Smile (2022) Review

Smile
When therapist Rose Cotter (Sosie Bacon) witnesses a patient grinning while committing suicide, she unwittingly becomes the latest target of a malevolent entity that torments its victims for days before killing them. Can she survive long enough to figure out how to avoid her grisly fate?

by Amon Warmann |
Updated on
Release Date:

28 Sep 2022

Original Title:

Smile (2022)

There is something fundamentally unsettling about being on the receiving end of an unprovoked happy face; that uncanny creepiness is maximised many times over in Smile, the feature debut of writer-director Parker Finn. An expansion of his 11-minute short film Laura Can’t Sleep, it shares a lot of horror DNA with the likes of It Follows, Hereditary, The Ring, and others. But what it lacks in originality, it makes up for with scares that are effectively calibrated to earn your respect — and cold shivers — almost every step of the way.

Smile

In large part, that’s due to star Sosie Bacon. As Rose, she spends much of the movie in hysterics, but it’s believable and gradual, never feeling like she goes from 0-100 in two scenes flat. As she desperately tries to convince her friends, family, and therapist (a game Robin Weigert) that she’s not crazy, while teaming up with her cop ex-boyfriend (Kyle Gallner) to investigate the origin of her boogeyman, Bacon skilfully modulates her performance to become increasingly unravelled has her life falls apart around. It’s a journey that examines the impact childhood trauma can have on our adult selves — a rich emotional vein mined especially well in Rose’s conversations with her self-absorbed sister, Holly (Gillian Zinser).
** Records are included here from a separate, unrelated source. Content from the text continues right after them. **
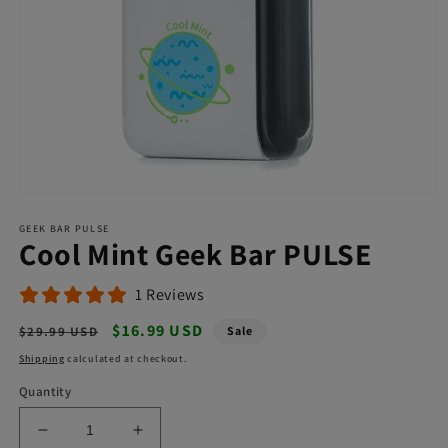
Open
media
GEEK BAR PULSE
1
Cool Mint Geek Bar PULSE
in
modal
1 Reviews
Regular
Sale
$16.99 USD
$29.99 USD
Sale
price
price
Shipping
calculated at checkout.
Quantity
Decrease
Increase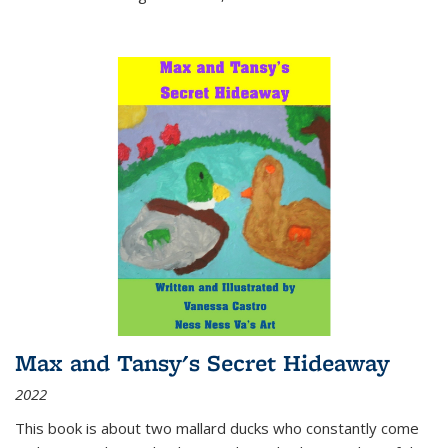
Max and Tansy's Secret Hideaway
2022
This book is about two mallard ducks who constantly come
There’s less clarity in what Finn is trying to say about mental health and the stigmas attached to it, but Smile’s primary focus is on terrifying its audience, and it does that well and often. Characters twisting their faces into grotesque smiles before killing themselves in shocking, graphic fashion is not the only striking imagery that Smile manages to conjure up — even pets aren’t spared Finn’s wrath. The jump scares mount quickly but the hit rate is high, and Cristobal Tapia de Veer’s suitably haunting score only adds to the sense of dread. It’s enough to make you want to turn that frown upside down. After you’re done squirming.

Though it may be derivative, Smile still manages to be a scary, unsettling ride that’s powered by an impressively committed Sosie Bacon performance and some assured direction. Finn is one to watch.